● **Document excerpt**:
--------

There have since been conflicting reports in Western media outlets that Zelensky may have promised to fire Zaluzhny but couldn’t find a suitable replacement or his potential replacements refused to take the post. Some reports say that Zelensky still plans to fire Zaluzhny, while others imply Western leaders ordered him not to.
Mark Sleboda, an international relations and security analyst told Sputnik’s Fault Lines on Thursday that the kerfuffle shows that “if [US President] Joe Biden is the ‘emperor with no clothes’, then that kind of makes Zelensky the ‘butt-naked king.’
“The president has failed to fire his own commander-in-chief. That means there is no center of power within the regime at the moment, or perhaps Zaluzhny has more power than Zelensky. Or, the West is just running the show and Zelensky [has] been revealed as nothing but a puppet middle manager with no agency or control in his own country.”
Sleboda suggested that “either [Zelensky has] to correct the situation and get rid of Zaluzhny, or the center of power in the country [will continue] spiraling out of control.”
The actions taken by people ostensibly serving under Zelensky showcased the tenuousness of his power. “That the entire military apparatus, the generals, even those viewed as close to Zelensky, have shown defiance. I mean, you can't really count this as anything but defiance, a refusal to follow the wishes of the president, certainly in the way that most countries regard the relationship between the executive and the military branches of the country,” Sleboda explained.

--------

● **Supplied material**:
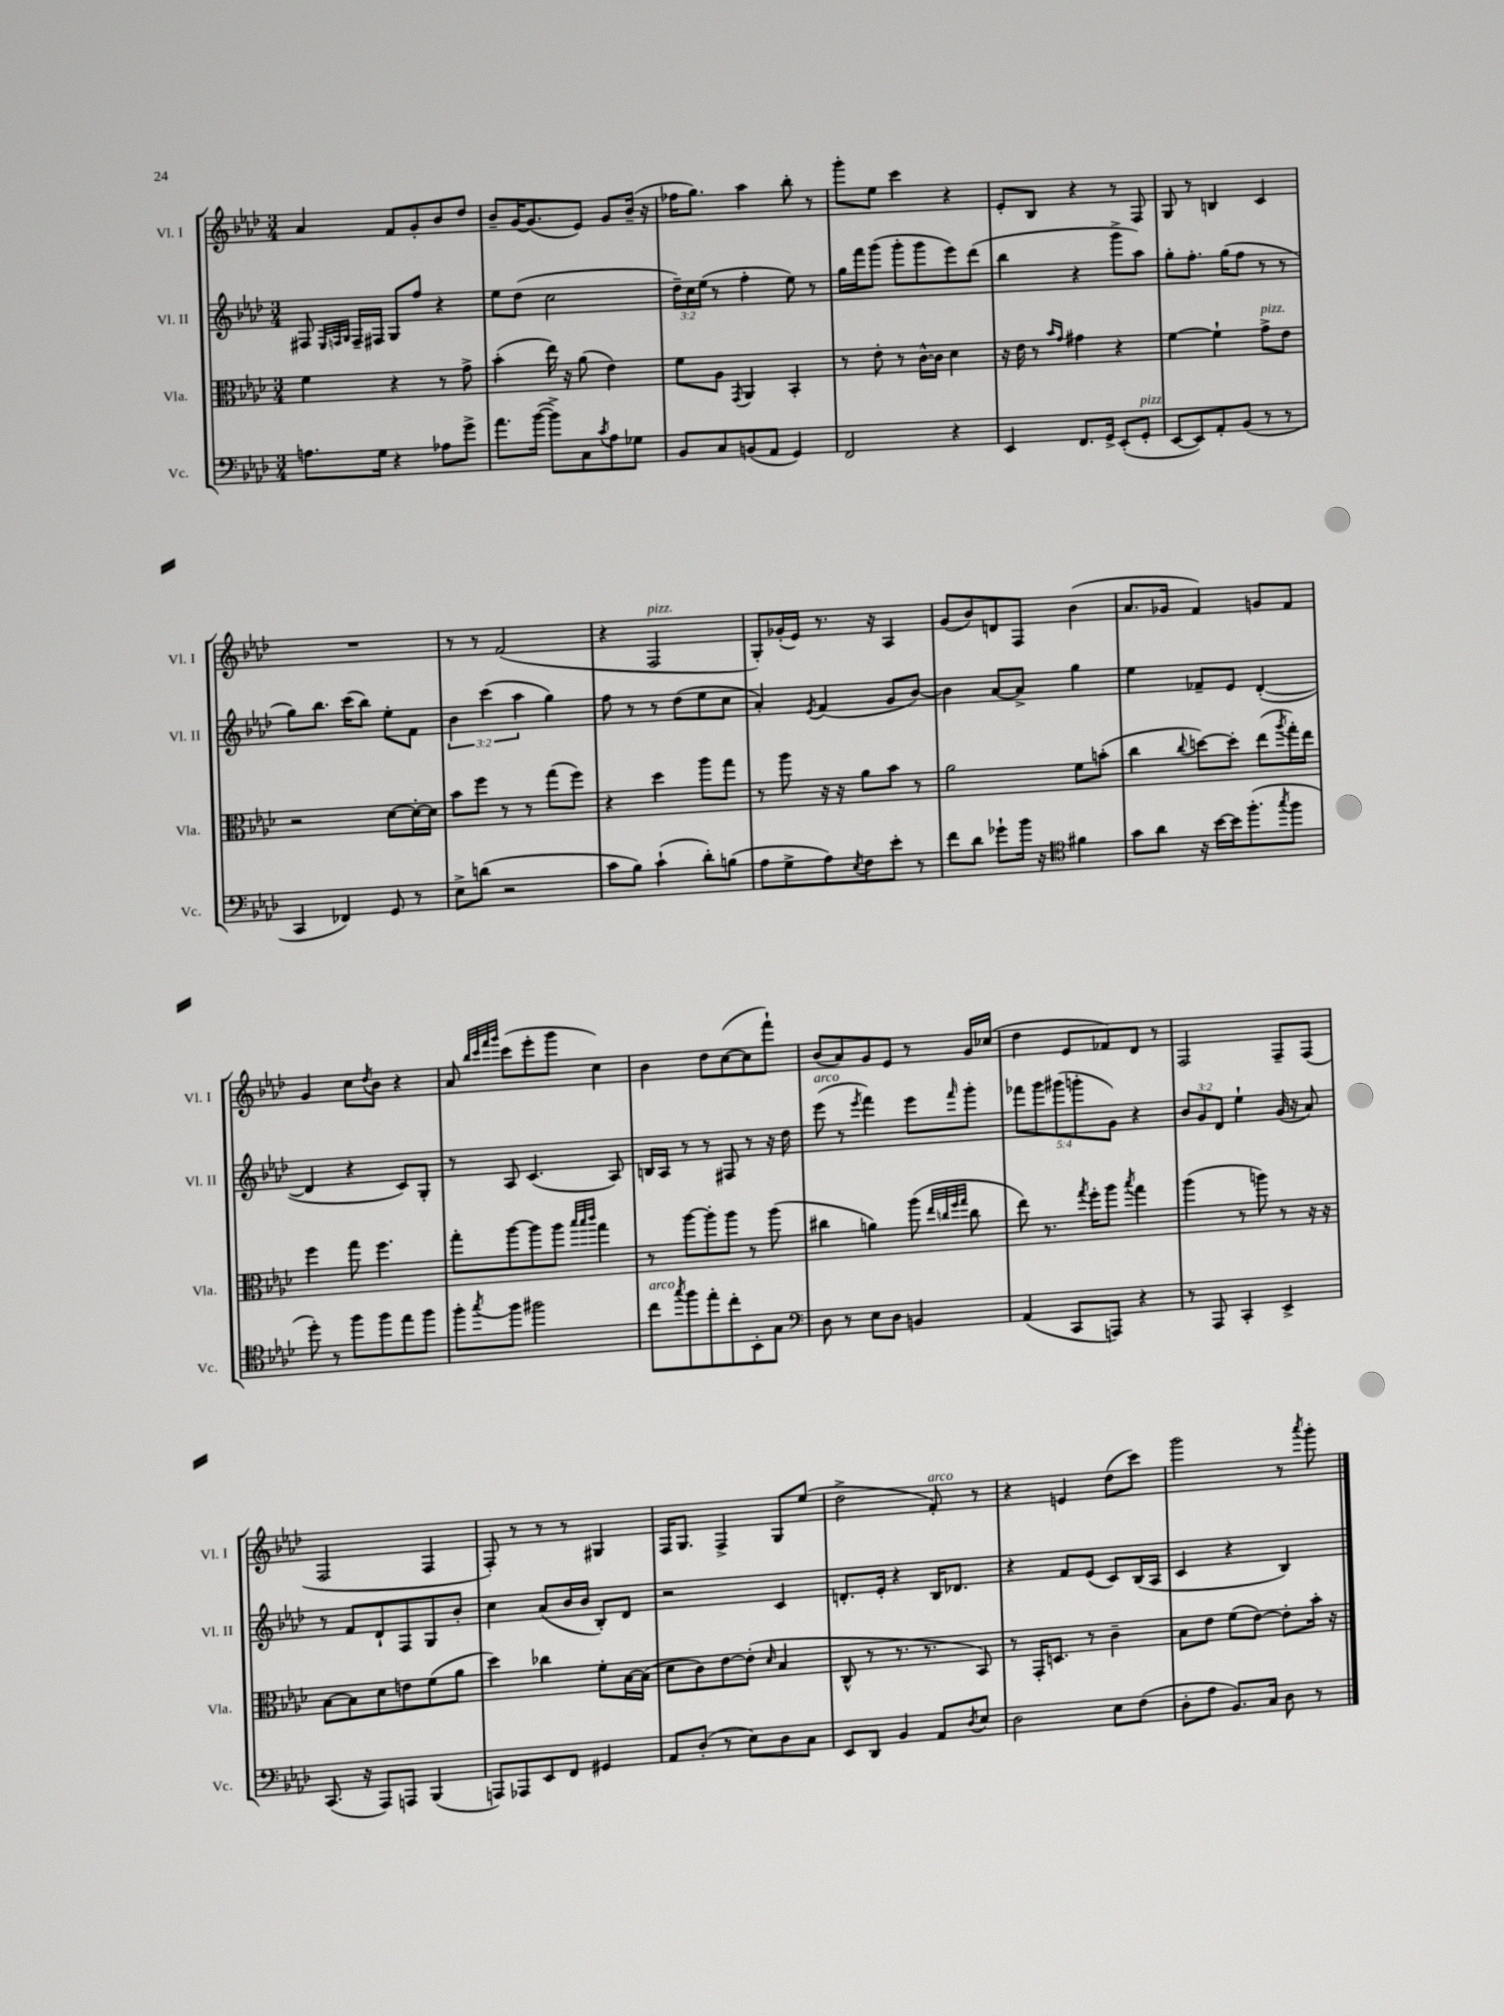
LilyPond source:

<<
\new StaffGroup <<
\new Staff = "s0" \with { instrumentName = "Vl. I" shortInstrumentName = "Vl. I" } {
    \clef treble \key aes \major \numericTimeSignature \time 3/4
    aes'4 f'8 g'8-. bes'8 des''8 |
    bes'8-- g'16~ g'8.( ees'8) g'8 bes'16--( r16 |
    fes''16 g''8.) aes''4 bes''8-. r8 |
    g'''8-. ees''8 c'''4 r4 |
    ees'8-. bes8 r4 r8 f8 |
    g8 r8 b4 c'4 |
    R2. |
    r8 r8 f'2( |
    r4 f2^\markup { \italic "pizz." } |
    g8-.) ges'16-.( ees'16) r8. r16 aes4 |
    g'8( bes'8) d'8 f8 bes'4( |
    aes'8. ges'16 f'4) g'8 f'8 |
    g'4 c''8 \acciaccatura { des''8 } bes'8 r4 |
    aes'8 \grace { bes''32 c'''32 f'''32 g'''32 } c'''8( ees'''8-. g'''8 c''4) |
    bes'4 des''8 c''8~( c''8 f'''8-!) |
    bes'8( aes'8) g'8 ees'8 r8 g'16 ces''16( |
    des''4 ees'8 fes'8) des'8 r8 |
    f2 f8-- f8( |
    f2 f4 |
    f8-.) r8 r8 r8 gis4 |
    f16 g8. f4-> g8 ees''8( |
    des''2-> f'8-.^\markup { \italic "arco" }) r8 |
    r4 e'4 des''8( c'''8) |
    g'''2 r8 \acciaccatura { aes'''8 } g'''8-. \bar "|." |
}
\new Staff = "s1" \with { instrumentName = "Vl. II" shortInstrumentName = "Vl. II" } {
    \clef treble \key aes \major \numericTimeSignature \time 3/4 \override Staff.TupletNumber.text = #tuplet-number::calc-fraction-text
    fis8 \grace { ees32 f32 g32 } f16-- fis16 g8 f''8 r4 |
    ees''8 des''8( c''2 |
    \tuplet 3/2 { des''16--) c''16 ees''16( } r8 f''4-. ees''8) r8 |
    g''16 f'''16 g'''8( g'''8-. g'''8 ees'''8) des'''8( |
    bes''4 r4 g'''8-> aes''8) |
    g''8-. f''8.-. g''16( f''8 r8 r8 |
    g''8) bes''8. c'''16( bes''8) ees''8-. f'8 |
    \tuplet 3/2 { bes'4 c'''4( aes''4 } g''4) |
    f''8 r8 r8 des''8( ees''8 c''8 |
    aes'4-.) \acciaccatura { ees'8 } f'4( g'8 bes'8~) |
    bes'4 aes'8~ aes'8-> g''4 |
    ees''4 fes'8-- ees'8 des'4~-.( |
    des'4 r4 c'8) g8-. |
    r8 aes8 c'4.( aes8) |
    b16 aes16 r8 r8 fis8 r8 r16 des''16 |
    ees'''8^\markup { \italic "arco" }( r8 \acciaccatura { ees'''8 } f'''4) ees'''8 \grace { f'''16 } g'''8-. |
    \tuplet 5/4 { fes'''8 g'''8 gis'''8( g'''8-. g'8) } r4 |
    \tuplet 3/2 { bes'8 g'8 des'8 } ees''4-! g'16( r16 aes'8) |
    r8 f'8 des'8-! f8 g8 bes'8-. |
    c''4 aes'8( bes'16 bes'16 bes8-.) des'8 |
    r2 c'4 |
    d'8.-. ees'16-. r4 bes16 des'8. |
    r4 f'8 ees'8( c'8) bes16( aes16 |
    c'4 r4 bes4) \bar "|." |
}
\new Staff = "s2" \with { instrumentName = "Vla." shortInstrumentName = "Vla." } {
    \clef alto \key aes \major \numericTimeSignature \time 3/4
    f'4 r4 r8 g'8-> |
    bes'4-.( ees''16) r16 aes'8( ees'4) |
    f'8 aes8 \acciaccatura { g,8 } aes,4 bes,4-. |
    r8 ees'8-. r8 c'16~-^ c'16 des'4 |
    r16 ees'16 r8 \grace { bes'16 g'16 } gis'4 r4 |
    f'4~ f'4-! g'8->^\markup { \italic "pizz." } ees'8 |
    r2 des'8~ des'16~-. des'16 |
    bes'8 f''8 r8 r8 g''8( f''8) |
    r4 des''4 aes''8 g''8 |
    r8 aes''8 r16 r16 aes'8 bes'8 r8 |
    aes'2 f'8 b'8-.( |
    c''4 \appoggiatura { c''8 } d''8~) d''8-. ees''8( \acciaccatura { aes''8 } g''16-.) ees''16 |
    f''4 g''8 f''4. |
    g''8-. aes''8~ aes''8 aes''8 \grace { bes''32 bes''32 c'''32 } g''4 |
    r8 aes''8~ aes''8-. aes''8 r8 aes''8( |
    cis''4 a'4) aes''8( \grace { ees''32 c''32 f''32 g''32 } c''8 |
    ees''8) r8. \acciaccatura { g''8 } f''16-. aes''8 \acciaccatura { bes''8 } g''4 |
    aes''4( r8 a''8) r8 r16 r16 |
    bes8~ bes8 des'8 e'8 f'8( aes'8 |
    des''4) ces''4 f'8-. bes16~ bes16( |
    des'8 c'8) ees'8~ ees'8-.( \grace { des'16 } bes4 |
    c8-^ r8 r8. r8. bes,8) |
    r8 g,16-. d8. r8 c'4-- |
    bes8 ees'8 f'8( ees'8~) ees'8-. bes'16-. r16 \bar "|." |
}
\new Staff = "s3" \with { instrumentName = "Vc." shortInstrumentName = "Vc." } {
    \clef bass \key aes \major \numericTimeSignature \time 3/4
    a8. g16 r4 aes8 g'8-> |
    aes'8. bes'16~( bes'8->) c8 \acciaccatura { c'8 } aes8 ges8 |
    bes,8 c8 b,8( aes,8 g,4) |
    f,2 r4 |
    ees,4 f,8. g,16-> ees,8-.( g,8-.^\markup { \italic "pizz." } |
    ees,8~ ees,8) aes,8-. bes,8( r8 r8 |
    c,4 fes,4) g,8 r8 |
    ees8-> d'8( r2 |
    c'8 bes8) c'4-!( des'8-.) b8( |
    aes8 g8-> aes8) \acciaccatura { ees8 } f8 ees'8-. r8 |
    f'8 des'8 ges'8-! bes'16 r16 \clef tenor fis'4 |
    g'8 aes'8 r16 bes'16~ bes'16 f''8.-.( \acciaccatura { g''8 } f''8 |
    des''8-.) r8 f''8 f''8 ees''8 f''8 |
    f''8-. \acciaccatura { g''8 } f''8 fis''2 |
    c''8^\markup { \italic "arco" } \acciaccatura { g''8 } f''8 ees''8-. c''8-. bes,8-. g8 |
    \clef bass des8 r8 ees8 des8 b,4 |
    aes,4( c,8 a,,8) r4 |
    r8 aes,,8 c,4-. ees,4-> |
    c,8.( r16 aes,,8) a,,8 bes,,4( |
    a,,8) aes,,8 ees,8 f,8 gis,4 |
    aes,8 des8-.( r8 ees8) des8 c8 |
    ees,8 des,8 bes,4 aes,8 \acciaccatura { des8 } ees8 |
    des2 ees8 f8( |
    des8-. aes8 bes,8.) c16 des8 r8 \bar "|." |
}
>>
>>
\layout { \context { \Score \remove "Bar_number_engraver" } }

--------

● **Required task A**: Count the lines of the records that contain the string "treble", and give only that number.
● **Required task B**: Pick up the passage about Zelensky and Zaluzhny after its final sentence and continue it.
The text and the records are separate, unrelated material.

● **Expected output A**: 2

● **Expected output B**:
“So Zelensky faced a challenge to his presidential authority, one from the West, which is dictating what happens from above, and two, from his own military establishment united against him. … they all said ‘no’ to him,” Sleboda described.
The situation reminded Sleboda of Zelensky’s argument with a soldier in the Azov battalion* in 2019, implying that Zelensky has always had a shaky grasp on his own military.
“Right after he became president. 'I'm not some loser off the street,' he said. And [the] Azov commander is like, 'Yeah, okay, whatever, dude.' And it was after that that he gave up on any attempts to complete the Minsk protocols, which initially he made some gestures, some small gestures towards [that]. That's what he was there to do to get Azov to stop firing artillery shells into Donetsk and they refused.”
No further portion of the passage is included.